Russian airliner with 233 onboard suffers birdstrike, makes BELLY LANDING near Moscow Russian airliner with 233 onboard suffers birdstrike, makes BELLY LANDING near Moscow

A narrow-body airliner operated by Russia’s Ural Airlines and carrying 226 passengers and seven crew, landed with its wheels up in the countryside near Moscow after suffering a "rare" birdstrike.

Bound for Simferopol, Crimea, the Airbus A321 unexpectedly struck “numerous” seagulls or crows shortly after departing from Moscow’s Zhukovsky Airport, the airline confirmed.

With no deployed undercarriages, the jet made a belly landing in a cornfield 1km from the runway. The malfunctioning engines were switched off just moments before the bumpy touchdown to avoid fire on board, it has been reported.

Ural Airlines CEO Sergey Skuratov said the scale of the birdstrike was something out of the ordinary.

“It is quite rare, it happens maybe once in 50 years.”

Luckily, there was no blaze on board the ill-fated Airbus and no one died in the chilling incident. Still, 23 passengers – including five children – received minor injuries and were hospitalized, Health Ministry said.
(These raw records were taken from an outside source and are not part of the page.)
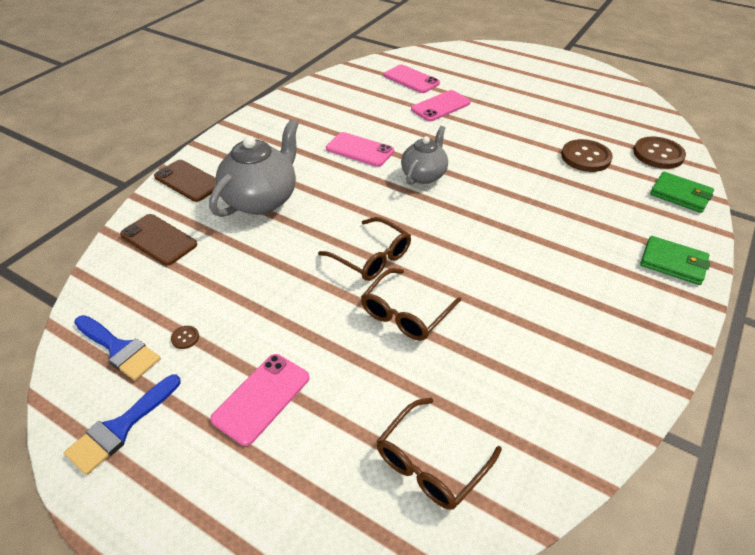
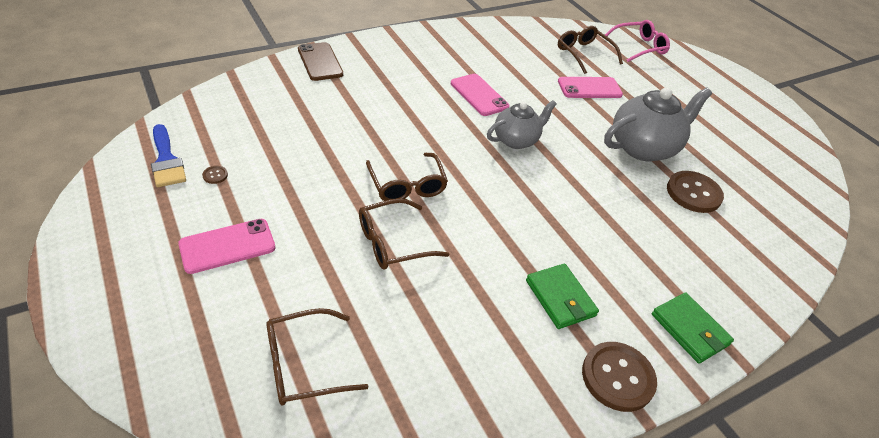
camera: 25 degrees right, 0 degrees up
blue brush [64,374,181,475] -> none
brown phone [120,214,197,266] -> none
grey teapot [209,119,299,217] -> grey teapot moved to [604,87,712,161]
pink phone [384,64,440,93] -> brown glasses [558,26,623,74]
brown button [633,136,686,169] -> brown button moved to [582,342,657,412]
green wallet [650,172,714,213] -> green wallet moved to [526,264,599,329]
none -> pink glasses [605,20,670,62]

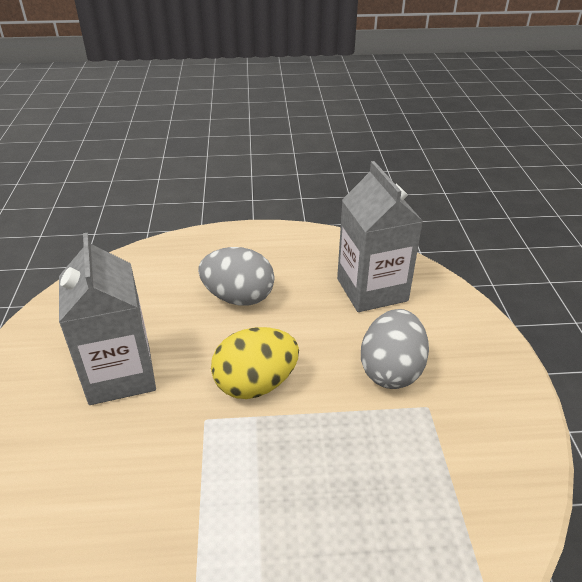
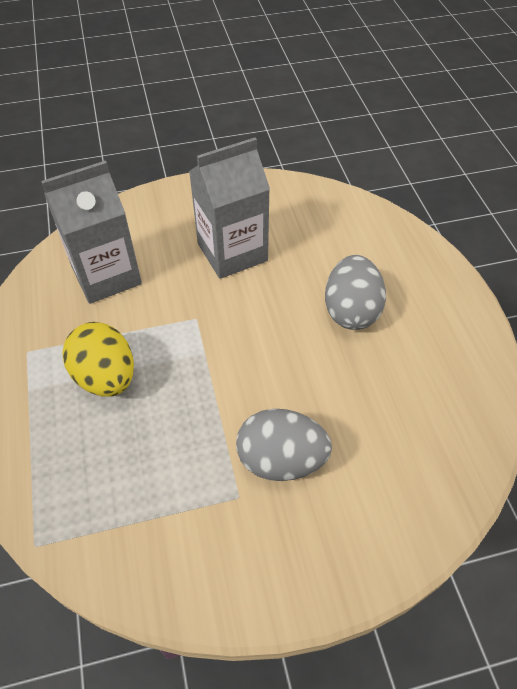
camera: 80 degrees right, 15 degrees up
yellow egg [211,327,299,399] -> yellow egg moved to [63,322,134,397]
grey carton [337,161,423,312] -> grey carton moved to [41,161,142,304]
Meanwhile, the airline praised the crew for professionallism during the hair raising landing as well as for “well-organized evacuation.”

People later described the traumatic experience they went through.

“The engine clapped several times, they tried to re-activate it but we started going down,” one man wrote on Twitter uploading a video of the jet.

“Now I believe in God, for sure.”

“This is my second birthday,” another woman is heard saying in a video seemingly taken by one of the passengers. 

The Thursday incident is reminiscent of a 2009 incident known as the ‘Miracle on the Hudson’ involving US Airways Flight 1549, when an Airbus A320 flown by Captain Chesley Sullenberger and Jeffrey Skiles hit a flock of geese after takeoff from New York City’s LaGuardia Airport and lost all engine power. Unable to land at any available airport, they had to ditch the jet in the Hudson River outside Manhattan, with all 155 rescued by nearby ferries and boats.